Какое-то время он пытался овладеть ремеслом каменотеса. Арабские каменщики удивляли его своим профессиональным взглядом, который словно слущивал поверхность камня и проникал прямо в его природу. «Я помню то их слово — „месамсам“[45]. И с камнем они обращались легко, как будто это тесто». Но у самого Левина от этой работы пальцы распухали и продолжали дрожать еще долгие часы после того, как он выпускал из рук молоток. Он решил перебраться в Яффо, «город, где нет камней, — сказал он мне, — мягкий город».
Проездной билет был ему недоступен, и он примкнул к двум парням и девушке из Минска, которые шли в Яффо пешком. Как ни странно, это тяжелое двухдневное путешествие ему понравилось.
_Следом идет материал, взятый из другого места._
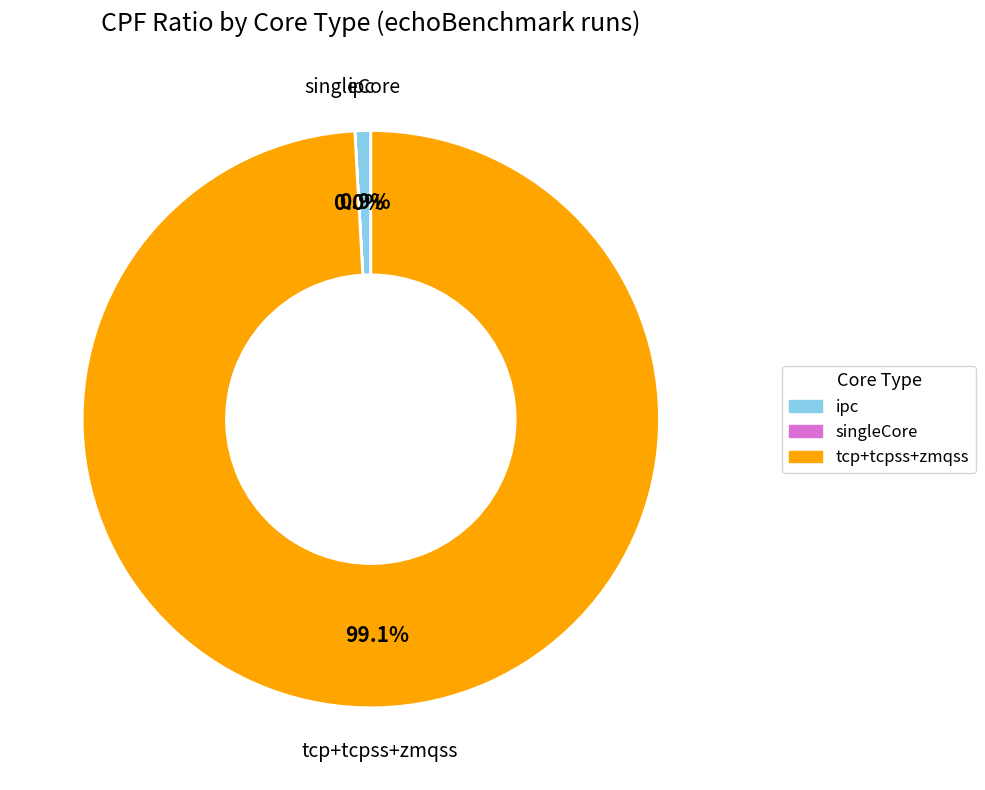

Which has a higher value, tcp+tcpss+zmqss or ipc?

tcp+tcpss+zmqss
Спутники вели его «в обход этих разбойников из Абу-Гоша»[46], по горной тропе, стиснутой колючими кустами, скалами и собачьим лаем.
Незнакомые ему черные птицы щебетали вокруг, запрокидывая вверх оранжевые клювы. Серые ящерицы, «хозяева пустошей», забавляли его, застывая на солнце в молитвенных позах. И парни, с которыми он шел, относились к нему по-дружески, помогали нести пожитки и давали добрые советы. Тот, что повыше, которого звали Хаим Маргулис, рекомендовал ему даже в жару перевязывать живот шерстяным поясом и рассказал, что собирается стать пчеловодом и «добывать мед из скал».